DATA TO EXAMINE:
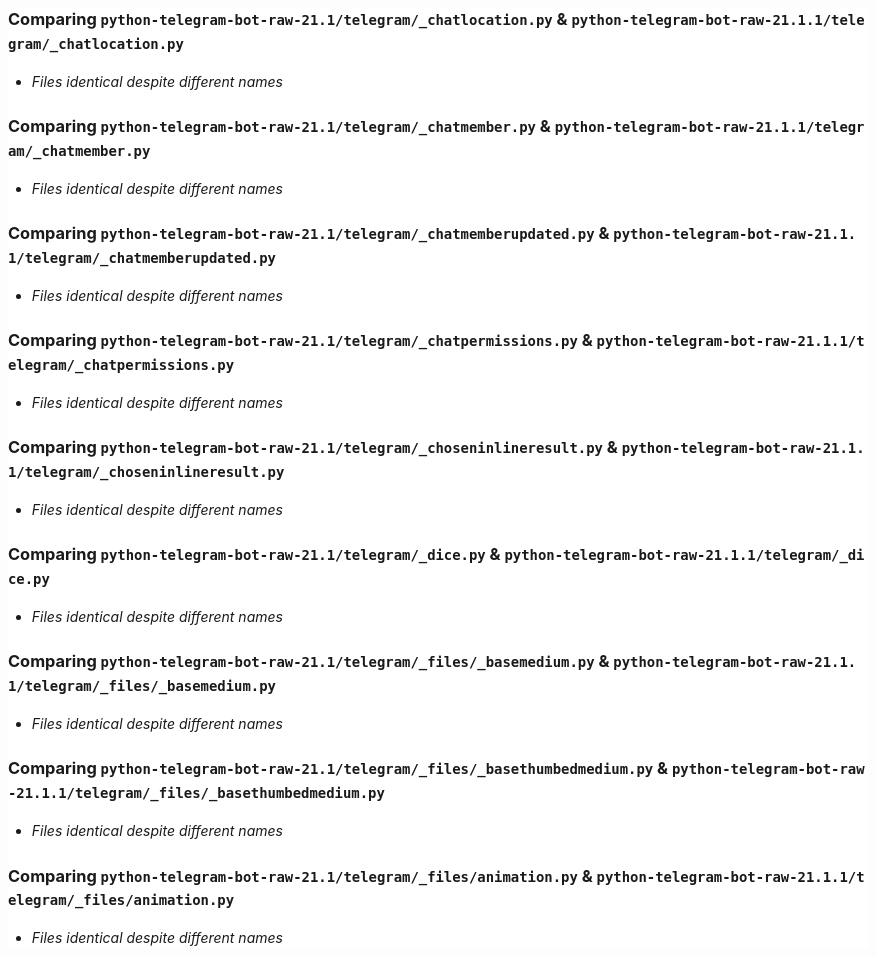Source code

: ### Comparing `python-telegram-bot-raw-21.1/telegram/_chatlocation.py` & `python-telegram-bot-raw-21.1.1/telegram/_chatlocation.py`

 * *Files identical despite different names*

### Comparing `python-telegram-bot-raw-21.1/telegram/_chatmember.py` & `python-telegram-bot-raw-21.1.1/telegram/_chatmember.py`

 * *Files identical despite different names*

### Comparing `python-telegram-bot-raw-21.1/telegram/_chatmemberupdated.py` & `python-telegram-bot-raw-21.1.1/telegram/_chatmemberupdated.py`

 * *Files identical despite different names*

### Comparing `python-telegram-bot-raw-21.1/telegram/_chatpermissions.py` & `python-telegram-bot-raw-21.1.1/telegram/_chatpermissions.py`

 * *Files identical despite different names*

### Comparing `python-telegram-bot-raw-21.1/telegram/_choseninlineresult.py` & `python-telegram-bot-raw-21.1.1/telegram/_choseninlineresult.py`

 * *Files identical despite different names*

### Comparing `python-telegram-bot-raw-21.1/telegram/_dice.py` & `python-telegram-bot-raw-21.1.1/telegram/_dice.py`

 * *Files identical despite different names*

### Comparing `python-telegram-bot-raw-21.1/telegram/_files/_basemedium.py` & `python-telegram-bot-raw-21.1.1/telegram/_files/_basemedium.py`

 * *Files identical despite different names*

### Comparing `python-telegram-bot-raw-21.1/telegram/_files/_basethumbedmedium.py` & `python-telegram-bot-raw-21.1.1/telegram/_files/_basethumbedmedium.py`

 * *Files identical despite different names*

### Comparing `python-telegram-bot-raw-21.1/telegram/_files/animation.py` & `python-telegram-bot-raw-21.1.1/telegram/_files/animation.py`

 * *Files identical despite different names*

REQUIRED WORK: Retype the records above exactly, and keep any picture out of what you write.

SOLUTION TO THE EXERCISE:
Source code

: ### Comparing `python-telegram-bot-raw-21.1/telegram/_chatlocation.py` & `python-telegram-bot-raw-21.1.1/telegram/_chatlocation.py`

 * *Files identical despite different names*

### Comparing `python-telegram-bot-raw-21.1/telegram/_chatmember.py` & `python-telegram-bot-raw-21.1.1/telegram/_chatmember.py`

 * *Files identical despite different names*

### Comparing `python-telegram-bot-raw-21.1/telegram/_chatmemberupdated.py` & `python-telegram-bot-raw-21.1.1/telegram/_chatmemberupdated.py`

 * *Files identical despite different names*

### Comparing `python-telegram-bot-raw-21.1/telegram/_chatpermissions.py` & `python-telegram-bot-raw-21.1.1/telegram/_chatpermissions.py`

 * *Files identical despite different names*

### Comparing `python-telegram-bot-raw-21.1/telegram/_choseninlineresult.py` & `python-telegram-bot-raw-21.1.1/telegram/_choseninlineresult.py`

 * *Files identical despite different names*

### Comparing `python-telegram-bot-raw-21.1/telegram/_dice.py` & `python-telegram-bot-raw-21.1.1/telegram/_dice.py`

 * *Files identical despite different names*

### Comparing `python-telegram-bot-raw-21.1/telegram/_files/_basemedium.py` & `python-telegram-bot-raw-21.1.1/telegram/_files/_basemedium.py`

 * *Files identical despite different names*

### Comparing `python-telegram-bot-raw-21.1/telegram/_files/_basethumbedmedium.py` & `python-telegram-bot-raw-21.1.1/telegram/_files/_basethumbedmedium.py`

 * *Files identical despite different names*

### Comparing `python-telegram-bot-raw-21.1/telegram/_files/animation.py` & `python-telegram-bot-raw-21.1.1/telegram/_files/animation.py`

 * *Files identical despite different names*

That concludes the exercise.